— Письмо от Штейгера!
И Марина Ивановна умеет ответить ему независимым и спокойным голосом: «Ну вот и хорошо».
Между тем о спокойствии нет и помина.
Она пишет Штейгеру почти ежедневно, исполняя данное ему накануне операции обещание. Ее письма в течение полутора месяцев (когда состояние адресата было особенно тяжелым) по-матерински заботливы: подробности диагноза, температура, аппетит, сон, болевые ощущения — все ей важно. «Будьте другом, — просит она своего корреспондента, — напишите мне серьезно и подробно <…> всё, что Вы о физическом себе знаете — и больше, чем знаете — узнайте, чтобы узнала — я». Помня, что в детстве Штейгер бывал в Петербурге и любил этот город, она разыскивает открытки с видами Петербурга и одну за другой пересылает их своему новому другу.
Перерывы в получении ответов она переживает столь же тяжело, как и в давние времена переписки с Бахрахом. Чего только она не надумывает в эти дни! Ее душевная боль всегда сплетена с физической.

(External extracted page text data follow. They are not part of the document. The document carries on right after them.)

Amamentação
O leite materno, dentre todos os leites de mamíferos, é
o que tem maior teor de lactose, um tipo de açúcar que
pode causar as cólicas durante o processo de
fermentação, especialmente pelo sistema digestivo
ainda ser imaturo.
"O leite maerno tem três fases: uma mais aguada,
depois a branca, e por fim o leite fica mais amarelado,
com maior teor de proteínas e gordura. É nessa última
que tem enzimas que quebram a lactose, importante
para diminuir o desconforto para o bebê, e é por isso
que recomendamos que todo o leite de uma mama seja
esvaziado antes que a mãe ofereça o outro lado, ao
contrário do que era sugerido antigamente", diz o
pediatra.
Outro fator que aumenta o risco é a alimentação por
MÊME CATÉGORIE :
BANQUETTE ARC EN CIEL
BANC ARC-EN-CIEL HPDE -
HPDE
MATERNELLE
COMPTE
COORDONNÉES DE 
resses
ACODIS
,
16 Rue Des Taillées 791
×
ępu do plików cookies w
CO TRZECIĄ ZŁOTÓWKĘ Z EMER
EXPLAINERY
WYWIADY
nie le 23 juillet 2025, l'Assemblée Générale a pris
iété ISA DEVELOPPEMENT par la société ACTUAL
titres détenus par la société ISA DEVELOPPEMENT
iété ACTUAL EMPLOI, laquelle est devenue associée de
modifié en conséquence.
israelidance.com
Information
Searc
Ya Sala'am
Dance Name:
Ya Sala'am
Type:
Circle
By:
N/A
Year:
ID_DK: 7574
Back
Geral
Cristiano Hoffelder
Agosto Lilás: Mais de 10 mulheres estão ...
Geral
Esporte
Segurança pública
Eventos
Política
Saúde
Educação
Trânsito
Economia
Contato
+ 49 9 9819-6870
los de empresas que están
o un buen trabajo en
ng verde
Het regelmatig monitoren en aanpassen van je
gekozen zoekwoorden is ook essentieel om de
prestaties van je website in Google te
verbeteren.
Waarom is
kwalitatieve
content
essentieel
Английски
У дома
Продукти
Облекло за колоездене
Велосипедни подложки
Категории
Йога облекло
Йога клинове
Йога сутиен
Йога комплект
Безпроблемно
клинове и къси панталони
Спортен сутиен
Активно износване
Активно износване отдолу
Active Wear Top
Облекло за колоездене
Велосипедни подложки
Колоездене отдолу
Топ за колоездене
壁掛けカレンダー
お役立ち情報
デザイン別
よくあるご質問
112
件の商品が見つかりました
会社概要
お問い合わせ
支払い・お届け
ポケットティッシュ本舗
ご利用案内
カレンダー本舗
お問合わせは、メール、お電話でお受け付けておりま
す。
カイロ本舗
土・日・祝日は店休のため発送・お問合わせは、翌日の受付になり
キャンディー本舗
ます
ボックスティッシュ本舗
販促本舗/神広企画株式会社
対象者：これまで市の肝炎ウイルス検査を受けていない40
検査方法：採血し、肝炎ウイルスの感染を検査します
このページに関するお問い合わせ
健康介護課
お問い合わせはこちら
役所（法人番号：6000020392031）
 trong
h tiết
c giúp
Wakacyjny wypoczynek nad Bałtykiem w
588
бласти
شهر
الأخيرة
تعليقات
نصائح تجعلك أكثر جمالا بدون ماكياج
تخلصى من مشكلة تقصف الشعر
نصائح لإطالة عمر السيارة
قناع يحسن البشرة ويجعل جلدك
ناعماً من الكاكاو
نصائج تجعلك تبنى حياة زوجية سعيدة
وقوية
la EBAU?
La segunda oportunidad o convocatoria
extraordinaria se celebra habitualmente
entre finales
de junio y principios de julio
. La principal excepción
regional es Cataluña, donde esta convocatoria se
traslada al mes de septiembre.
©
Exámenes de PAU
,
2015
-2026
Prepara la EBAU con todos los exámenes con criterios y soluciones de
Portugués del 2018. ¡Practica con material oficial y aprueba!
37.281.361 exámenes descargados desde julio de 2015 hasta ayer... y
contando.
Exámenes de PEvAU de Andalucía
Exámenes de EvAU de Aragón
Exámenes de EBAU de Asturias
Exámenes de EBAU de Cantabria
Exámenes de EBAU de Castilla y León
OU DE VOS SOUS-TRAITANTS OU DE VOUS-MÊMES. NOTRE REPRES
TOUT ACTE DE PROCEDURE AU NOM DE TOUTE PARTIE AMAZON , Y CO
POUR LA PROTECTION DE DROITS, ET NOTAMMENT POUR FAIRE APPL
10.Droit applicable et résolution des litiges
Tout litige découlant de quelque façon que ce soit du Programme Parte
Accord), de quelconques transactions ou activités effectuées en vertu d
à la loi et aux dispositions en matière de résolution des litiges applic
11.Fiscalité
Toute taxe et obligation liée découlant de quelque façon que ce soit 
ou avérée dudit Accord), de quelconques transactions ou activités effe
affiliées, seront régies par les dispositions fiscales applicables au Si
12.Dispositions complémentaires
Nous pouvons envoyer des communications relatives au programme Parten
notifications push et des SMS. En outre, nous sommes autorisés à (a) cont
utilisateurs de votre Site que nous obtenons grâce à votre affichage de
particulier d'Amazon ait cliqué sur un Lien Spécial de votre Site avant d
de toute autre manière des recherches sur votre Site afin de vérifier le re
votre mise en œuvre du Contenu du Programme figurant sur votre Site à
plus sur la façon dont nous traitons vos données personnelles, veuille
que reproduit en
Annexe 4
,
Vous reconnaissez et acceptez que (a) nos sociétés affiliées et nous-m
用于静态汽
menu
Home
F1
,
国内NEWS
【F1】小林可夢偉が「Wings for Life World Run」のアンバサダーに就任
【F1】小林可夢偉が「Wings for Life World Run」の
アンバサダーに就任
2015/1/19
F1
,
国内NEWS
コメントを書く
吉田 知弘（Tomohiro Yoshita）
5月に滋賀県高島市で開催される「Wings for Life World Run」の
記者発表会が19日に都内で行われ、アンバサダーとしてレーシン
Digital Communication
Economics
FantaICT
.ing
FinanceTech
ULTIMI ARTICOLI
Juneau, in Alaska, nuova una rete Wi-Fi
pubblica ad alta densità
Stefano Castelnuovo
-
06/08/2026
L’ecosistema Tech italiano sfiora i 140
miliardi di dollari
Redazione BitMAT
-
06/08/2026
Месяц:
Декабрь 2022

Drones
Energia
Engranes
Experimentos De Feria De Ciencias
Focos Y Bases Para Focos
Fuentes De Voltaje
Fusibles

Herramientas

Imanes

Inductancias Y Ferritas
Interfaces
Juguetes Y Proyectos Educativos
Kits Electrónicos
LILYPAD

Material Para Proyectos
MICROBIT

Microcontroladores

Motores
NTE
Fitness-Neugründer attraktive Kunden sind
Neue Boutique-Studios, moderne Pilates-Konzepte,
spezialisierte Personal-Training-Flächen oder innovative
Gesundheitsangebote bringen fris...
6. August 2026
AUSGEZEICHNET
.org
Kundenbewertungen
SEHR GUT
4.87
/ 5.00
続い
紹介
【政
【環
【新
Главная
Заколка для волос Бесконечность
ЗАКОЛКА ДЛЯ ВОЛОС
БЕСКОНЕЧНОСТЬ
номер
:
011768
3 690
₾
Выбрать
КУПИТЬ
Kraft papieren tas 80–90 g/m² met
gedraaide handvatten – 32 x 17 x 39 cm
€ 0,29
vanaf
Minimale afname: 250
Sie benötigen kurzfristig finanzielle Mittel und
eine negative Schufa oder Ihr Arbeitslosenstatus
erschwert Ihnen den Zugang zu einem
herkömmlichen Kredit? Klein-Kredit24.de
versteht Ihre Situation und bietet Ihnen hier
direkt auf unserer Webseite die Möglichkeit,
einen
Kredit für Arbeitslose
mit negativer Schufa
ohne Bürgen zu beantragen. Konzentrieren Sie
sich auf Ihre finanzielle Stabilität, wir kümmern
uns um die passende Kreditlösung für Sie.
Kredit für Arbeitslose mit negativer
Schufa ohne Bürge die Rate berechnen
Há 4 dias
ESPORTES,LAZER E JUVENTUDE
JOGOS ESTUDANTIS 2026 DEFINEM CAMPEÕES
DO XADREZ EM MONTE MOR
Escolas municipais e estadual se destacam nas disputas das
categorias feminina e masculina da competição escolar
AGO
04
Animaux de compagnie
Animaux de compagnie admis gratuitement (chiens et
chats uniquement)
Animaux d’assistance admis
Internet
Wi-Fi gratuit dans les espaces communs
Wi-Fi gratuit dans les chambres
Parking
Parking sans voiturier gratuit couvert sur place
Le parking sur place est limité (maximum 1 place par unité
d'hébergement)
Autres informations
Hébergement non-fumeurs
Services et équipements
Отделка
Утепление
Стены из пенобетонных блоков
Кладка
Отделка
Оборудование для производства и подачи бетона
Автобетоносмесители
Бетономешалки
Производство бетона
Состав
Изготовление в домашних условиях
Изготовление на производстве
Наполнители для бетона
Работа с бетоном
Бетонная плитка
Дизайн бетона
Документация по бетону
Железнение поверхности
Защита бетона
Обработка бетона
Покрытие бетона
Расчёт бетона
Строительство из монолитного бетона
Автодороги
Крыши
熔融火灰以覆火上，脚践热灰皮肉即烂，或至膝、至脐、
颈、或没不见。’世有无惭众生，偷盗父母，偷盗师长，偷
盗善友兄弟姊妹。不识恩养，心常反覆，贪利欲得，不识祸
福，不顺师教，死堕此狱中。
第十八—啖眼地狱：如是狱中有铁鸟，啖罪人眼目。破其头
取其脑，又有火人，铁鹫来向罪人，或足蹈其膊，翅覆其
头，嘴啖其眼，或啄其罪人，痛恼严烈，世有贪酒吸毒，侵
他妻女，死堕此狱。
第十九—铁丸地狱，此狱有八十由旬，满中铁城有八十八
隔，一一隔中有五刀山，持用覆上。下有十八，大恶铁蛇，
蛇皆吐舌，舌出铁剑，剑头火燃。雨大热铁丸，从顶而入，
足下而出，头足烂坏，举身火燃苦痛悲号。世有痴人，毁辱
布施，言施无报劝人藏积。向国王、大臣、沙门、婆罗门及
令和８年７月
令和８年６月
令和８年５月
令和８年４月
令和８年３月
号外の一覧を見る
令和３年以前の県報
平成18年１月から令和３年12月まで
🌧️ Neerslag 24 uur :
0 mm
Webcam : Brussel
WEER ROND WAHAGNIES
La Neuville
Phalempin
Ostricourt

Она разбита, ей нечем дышать. Лишь пересиливая себя, она делает все, что необходимо. И так — с утра до вечера и каждый день. Весь август и весь сентябрь она сосредоточена на тревоге за молодого поэта. «Я все делаю (пишу, перевожу, читаю, хожу, говорю), — пишет она 31 августа, — и у меня ни одной мысли в голове нет, кроме тебя и твоего здоровья. Ты думаешь, я не писала “случайно”? Потому что чем-нибудь была “занята”? Мне это неписание стоило больших усилий, чем все мои писания, вместе взятые! Других усилий, другие мускулы работали, обратное…»
С того самого дня, когда она получила то исповедальное письмо на шестнадцати страницах, в ее воображении со стремительностью кинематографической ленты начинает разворачиваться очередная мечта о прекрасной «любви издалека» двух одиноких сердец. «Вы пробили мою ледяную коросту, — пишет Марина Ивановна Штейгеру, — под которой оказалась моя родная бездна — куда сразу и с головой провалились — Вы».
Как сладкоголосая сирена — спустя почти месяц с начала переписки, — она завораживает его картиной их встречи. «Я бы хотела быть с Вами совсем без людей, совсем одна в огромной утробе — замка — и нам прислуживали бы руки, как в сказке Аленький Цветочек. — Хочешь? — И я знаю, что к нам, привлеченные чистотой и жаром, пришли бы все прежние жители этого замка, все молодые женщины и все юноши <…> и все бабушки в чепцах и прадеды в халатах, и любили бы нас, и мы бы парили над ними и, в конце концов — незаметно — перешли бы к ним в стены и когда пришли бы другие — никого бы не нашли…
Я хочу с Вами только этого, только такого, никак не называющегося, не: сна наяву, сна — во сне, войти вместе с Вами в сон — и там жить…»
И вся эта ворожба имеет в виду — что? Всего-навсего двух-трехдневную встречу! Ту, в которой еще не успеет вступить в свои права ненавистный агрессивный быт. Ничего более не имеется в виду — и это чисто цветаевское представление о настоящем счастье. Такова ее странная для обычных представлений и тем не менее вовсе не выдуманная, а вполне реальная — по мощи сердечных волнений — любовь.
Эти строки в 1920-м написаны, но и в 1936-м еще звучат исповедально.
Между Штейгером и Цветаевой всего двадцать пять верст — и граница двух государств: Франции и Швейцарии.
Свой «нансеновский» паспорт Марина Ивановна оставила в Ванве, и значит, она не может получить визу и не может навестить Штейгера — повидаться, поговорить не спеша. Возможность есть другая: с невероятными сложностями приехать к нему на какой-нибудь час. В Женеву из Савойи ходит туристский автобус — и в тот же день возвращается. Но Штейгер не в Женеве, и как ехать из Женевы в Берн с цветаевским «топографическим идиотизмом», если и в знакомом месте без провожатых она не способна найти дорогу? Да еще надо угадать часы приема, чтобы пустили в палату…
Кроме всего прочего, это означало бы видеться на людях, когда она уже не будет собой и встреча превратится почти что в светский визит… В довершение присоединяется и неуверенность: так ли уж ему-то нужна личная встреча?
Но ему было нужно — и безотлагательно! сейчас! — это отчетливо видно из тех обрывков его писем, на какие Цветаева отвечает. Это ее странной любви было достаточно каждодневных писем и разговоров на расстоянии, с надеждой на недолгую встречу — когда-нибудь. «Я-то — такой соловей, басенный, — пишет она своему корреспонденту 21 августа, — меня — хлебом не корми — только баснями! Я так всю жизнь прожила, и лучшие мои любови были таковы. <…> Я отлично умею без всего — и насколько мне отлично — с немножким».